A partir des données du registre anglais des cancers entre 1979 et 2003, cette étude analyse l'incidence de divers types de tumeurs osseuses chez des adolescents et jeunes adultes (9 146 cas)

  • International Journal of Cancer, sous presse, 2012 (résumé)

Résumé en anglais :
Bone tumours comprise 0.2% of cancers overall but 5.7% in 15–24 year olds. To explore the relationship with adolescence we have analysed age-incidence patterns of bone tumours in a large national dataset. Data on incident cases of bone tumours in 0–84 year olds in England, 1979–2003, were extracted from national cancer registration data. Incidence rates per million person-years by 5-year age-group, sex, morphology and primary site were calculated and adjusted to the world standard population. Nine thousand one hundred forty-six cases were identified giving an overall age-standardized rate of 7.19 per million person-years. The distribution by morphology was: osteosarcoma, 34.2%; chondrosarcoma, 27.2%; Ewing sarcoma, 19.3%; other, 19.4%. The distribution varied by age.
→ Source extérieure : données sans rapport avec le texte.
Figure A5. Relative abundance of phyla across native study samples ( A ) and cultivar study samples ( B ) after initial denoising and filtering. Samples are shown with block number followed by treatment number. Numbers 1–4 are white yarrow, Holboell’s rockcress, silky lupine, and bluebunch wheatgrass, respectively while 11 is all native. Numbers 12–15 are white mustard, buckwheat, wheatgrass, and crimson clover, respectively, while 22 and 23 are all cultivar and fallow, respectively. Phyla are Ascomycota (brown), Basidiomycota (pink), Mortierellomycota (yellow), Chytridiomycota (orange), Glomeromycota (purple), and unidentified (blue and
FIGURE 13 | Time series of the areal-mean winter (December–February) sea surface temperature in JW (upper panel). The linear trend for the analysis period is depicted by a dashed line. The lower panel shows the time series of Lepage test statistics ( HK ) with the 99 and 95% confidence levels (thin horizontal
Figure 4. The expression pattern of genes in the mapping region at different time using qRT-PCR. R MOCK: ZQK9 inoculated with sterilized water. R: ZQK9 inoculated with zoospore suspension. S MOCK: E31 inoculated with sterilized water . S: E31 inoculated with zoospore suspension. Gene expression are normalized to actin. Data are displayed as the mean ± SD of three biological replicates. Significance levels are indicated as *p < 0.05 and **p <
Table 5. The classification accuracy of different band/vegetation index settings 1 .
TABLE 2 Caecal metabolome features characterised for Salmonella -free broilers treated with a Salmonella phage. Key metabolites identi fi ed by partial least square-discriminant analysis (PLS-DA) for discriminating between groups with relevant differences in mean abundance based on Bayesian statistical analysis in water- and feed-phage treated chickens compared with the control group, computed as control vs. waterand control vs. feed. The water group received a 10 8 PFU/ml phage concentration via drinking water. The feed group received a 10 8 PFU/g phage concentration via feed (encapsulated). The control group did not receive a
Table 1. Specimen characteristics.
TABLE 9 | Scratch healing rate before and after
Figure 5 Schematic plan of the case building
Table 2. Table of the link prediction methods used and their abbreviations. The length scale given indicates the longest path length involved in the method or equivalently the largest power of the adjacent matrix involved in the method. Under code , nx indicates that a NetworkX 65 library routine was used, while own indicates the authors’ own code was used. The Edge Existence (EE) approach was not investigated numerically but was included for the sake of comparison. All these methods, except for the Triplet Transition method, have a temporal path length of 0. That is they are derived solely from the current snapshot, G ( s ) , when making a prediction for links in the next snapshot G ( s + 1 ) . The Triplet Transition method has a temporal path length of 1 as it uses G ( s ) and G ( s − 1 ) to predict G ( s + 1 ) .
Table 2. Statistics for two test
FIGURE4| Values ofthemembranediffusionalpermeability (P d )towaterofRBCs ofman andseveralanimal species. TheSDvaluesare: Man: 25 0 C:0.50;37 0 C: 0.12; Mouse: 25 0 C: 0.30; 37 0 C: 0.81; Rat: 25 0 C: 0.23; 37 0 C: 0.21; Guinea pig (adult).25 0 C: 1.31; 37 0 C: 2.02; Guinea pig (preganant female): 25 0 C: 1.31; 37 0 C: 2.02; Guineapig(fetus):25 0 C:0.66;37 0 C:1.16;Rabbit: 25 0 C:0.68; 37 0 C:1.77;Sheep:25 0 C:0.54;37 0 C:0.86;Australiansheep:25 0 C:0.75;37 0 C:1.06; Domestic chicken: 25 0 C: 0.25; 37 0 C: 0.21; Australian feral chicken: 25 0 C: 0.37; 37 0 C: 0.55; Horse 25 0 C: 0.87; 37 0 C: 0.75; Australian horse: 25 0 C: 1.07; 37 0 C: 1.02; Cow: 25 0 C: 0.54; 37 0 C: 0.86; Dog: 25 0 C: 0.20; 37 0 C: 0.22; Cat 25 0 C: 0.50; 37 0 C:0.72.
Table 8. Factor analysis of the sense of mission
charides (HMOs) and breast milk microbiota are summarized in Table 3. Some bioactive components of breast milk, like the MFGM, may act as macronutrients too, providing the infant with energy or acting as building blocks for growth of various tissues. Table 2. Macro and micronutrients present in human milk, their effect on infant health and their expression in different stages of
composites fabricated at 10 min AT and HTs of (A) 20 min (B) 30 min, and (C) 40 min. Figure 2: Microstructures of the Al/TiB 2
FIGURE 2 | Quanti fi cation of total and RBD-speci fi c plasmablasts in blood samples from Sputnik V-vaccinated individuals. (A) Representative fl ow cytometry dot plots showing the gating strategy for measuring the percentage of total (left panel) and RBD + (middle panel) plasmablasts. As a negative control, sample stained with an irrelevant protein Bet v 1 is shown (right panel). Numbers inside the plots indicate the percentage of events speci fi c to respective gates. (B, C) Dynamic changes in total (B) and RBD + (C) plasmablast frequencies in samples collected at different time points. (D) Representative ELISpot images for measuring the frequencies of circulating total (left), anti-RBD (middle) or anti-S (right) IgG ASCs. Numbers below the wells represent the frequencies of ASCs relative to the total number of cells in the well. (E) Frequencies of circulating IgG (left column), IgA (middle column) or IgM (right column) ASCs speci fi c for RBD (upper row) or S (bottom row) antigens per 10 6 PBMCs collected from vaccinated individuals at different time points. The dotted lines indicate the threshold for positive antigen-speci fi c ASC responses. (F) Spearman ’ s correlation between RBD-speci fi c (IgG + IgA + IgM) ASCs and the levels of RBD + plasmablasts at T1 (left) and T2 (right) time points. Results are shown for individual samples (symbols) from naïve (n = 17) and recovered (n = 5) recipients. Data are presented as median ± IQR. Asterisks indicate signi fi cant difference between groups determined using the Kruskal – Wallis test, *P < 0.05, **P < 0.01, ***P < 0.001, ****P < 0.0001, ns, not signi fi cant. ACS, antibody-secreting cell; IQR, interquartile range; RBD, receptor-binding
Ewing sarcoma was most common in 0–9 year olds, osteosarcoma in 10–29 year olds and chondrosarcoma in 30–84 year olds. 29.2% of all tumours occurred in 0–24 year olds. Highest incidence of osteosarcoma and Ewing sarcoma in females was in 10–14 year olds. In males, peak incidence occurred at 15–19 years and exceeded that in females. Chondrosarcoma incidence steadily increased with age. The proportions of Ewing sarcomas occurring in respective bones were consistent with those of the adult skeleton by weight. In osteosarcoma tumours of long bones of lower limb were markedly over-represented in the adolescent peak, being six times more than at any other site. Variation in incidence patterns with age and site suggests pubertal bone growth to be a key factor in osteosarcoma while different biological pathways could be relevant for Ewing sarcoma.